Ihr Logo einer stilisierten Blüte stand für die Befreiung der Frau, die Pille, wirtschaftlichen Aufschwung und Spaß. „Sie feierten die Jugend, das Leben und die enormen Möglichkeiten“, sagte Mary Quant der „Vogue“ über ihre ikonischen Kleidungsstücke. Sogar die amerikanische Feministin Gloria Steinem trug Minirock auf Demos und bei Reden; die „Washington Post“ taufte sie das „Pin-up-Girl der Intellektuellen“. Seither ist der Mini aus der Mode nicht mehr wegzudenken.

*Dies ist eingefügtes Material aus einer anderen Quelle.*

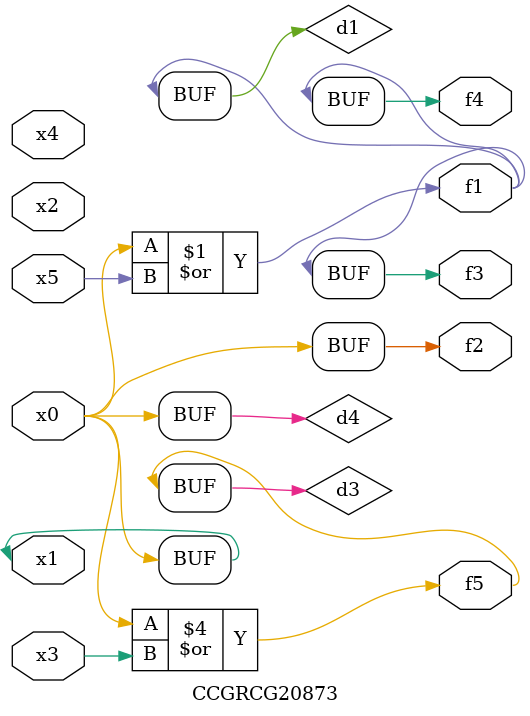
<source format=v>
module CCGRCG20873(
	input x0, x1, x2, x3, x4, x5,
	output f1, f2, f3, f4, f5
);

	wire d1, d2, d3, d4;

	or (d1, x0, x5);
	xnor (d2, x1, x4);
	or (d3, x0, x3);
	buf (d4, x0, x1);
	assign f1 = d1;
	assign f2 = d4;
	assign f3 = d1;
	assign f4 = d1;
	assign f5 = d3;
endmodule

</source>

Selbst der Schlabber-Look der 70er mit langen fließenden Maxi-Röcken konnte ihm nichts anhaben. Punk-Gören und vor allem Blondie-Sängerin Debbie Harry hauchten ihm mit schwarzem Leder und zerrissenen Netzstrumpfhosen neues Leben ein. Die Designerin Vivienne Westwood verkaufte Mini-Krinolinen (Reifröcke) in ihrem Laden SEX, während Madonna und Cyndi Lauper den Evergreen den 80ern anpassten: Zum klassischen Schwarz kamen metallische Farben, Volants und der Lagen-Look mit Unterwäsche und Spitze.

Waren die 60er Jahre noch androgyn, bekam der Minirock in den 80ern und Anfang der 90er mehr Kurven für die anspruchsvolle Karrierefrau; zusammen mit Schulterpolstern und farbenfrohen Wollstoffen modernisierte er das traditionelle Nadelstreifenkostüm. Ende der 90er Jahre entstaubte ihn die amerikanische Serie „Sex and the City“ unter anderem mit dem Mikro-Mini endgültig als Fashion-Statement. Seither feiert ihn die Modewelt fast in jeder Saison wieder, weil der Minirock immer noch die Fantasie anregt.